It should be noted that this is the only Steely Dan album actually composed with specific band members in mind, arrangements fine-tuned to each player's working methods and abilities. The abilities in question are pretty much limitless, at least if "Bodhisattva" is enough to clue you in; not for nothing does that song kick off the whole deal and push forward the whole notion that these guys aren't just a bunch of slick word-slingers. Of course, the words slung are worthy of noting -- "Bodhisattva" as a tongue-in-cheek eyeroll towards Western Orientalism (dig the intentionally vague, inane conflation "The shine of your Japan/The sparkle of your China"), the money-where-your-mouth-is jousting of "Your Gold Teeth," "King Of The World" and its lonely broadcasting into the void, and "Show Biz Kids" as a bewildered careen through the machinations of the New York-reared writers' adopted West Coast home turf (liner annotations: "The Dan moves to L.A. and is forced to give an oral report"). This is how good they sounded when they were scattershot -- enjoy it while knowing that there's cohesion yet to come.

06

Can't Buy A Thrill (1972)

### GIVEN DATA
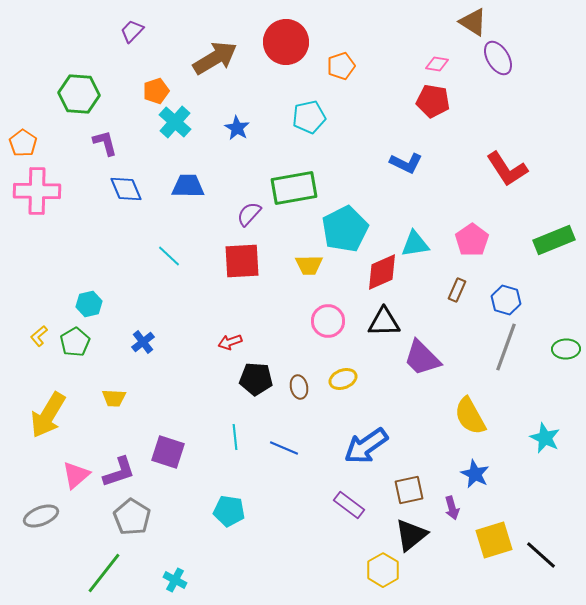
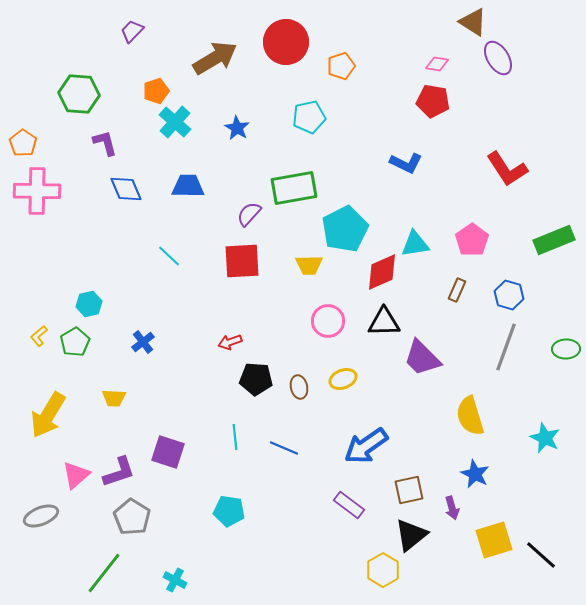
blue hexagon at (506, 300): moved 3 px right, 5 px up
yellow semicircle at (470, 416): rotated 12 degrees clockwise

### STATED PROBLEM 1
Answer these questions using the Steely Dan review:
(a) Which song opens the album?
(b) Which song is described as "lonely broadcasting into the void"?
(c) What do the liner annotations say about "Show Biz Kids"?
### STATED PROBLEM 2
Write the next part of the Steely Dan review, picking up right after its final line.
The listing has no connection to the Steely Dan review.

### EXPECTED OUTPUT 1
(a) "Bodhisattva"
(b) "King Of The World"
(c) "The Dan moves to L.A. and is forced to give an oral report"

### EXPECTED OUTPUT 2
First there was a so-what single -- 1972's "Dallas" b/w "Sail The Waterway," both denied Greatest Hits throw-in status and Citizen Steely Dan box set enshrinement -- and then, very shortly afterwards, there was The Arrival. It's not out of the question to call Can't Buy A Thrill one of the decade's best debut albums, even in an era where LPs were not only expected to trump singles but be exhaustively comprehensive portfolios in themselves. But the three songs that made the top tier of their repertoire -- "Do It Again," "Dirty Work," and "Reelin' in the Years" -- are bolstered by a bunch of deep cuts that run the gamut from good (the anti-escapist mutant bossa "Only A Fool Would Say That") to staggering (lost souls anthem "Midnite Cruiser"). For a record that holds the weight of so many formative components later lost -- chief amongst them the presence of lead vocalist David Palmer, whose delicately pained warmth on "Dirty Work" is one of the band's most human moments -- everything that comes after Can't Buy A Thrill still feels rooted somewhere in its counterculture-hangover vibe.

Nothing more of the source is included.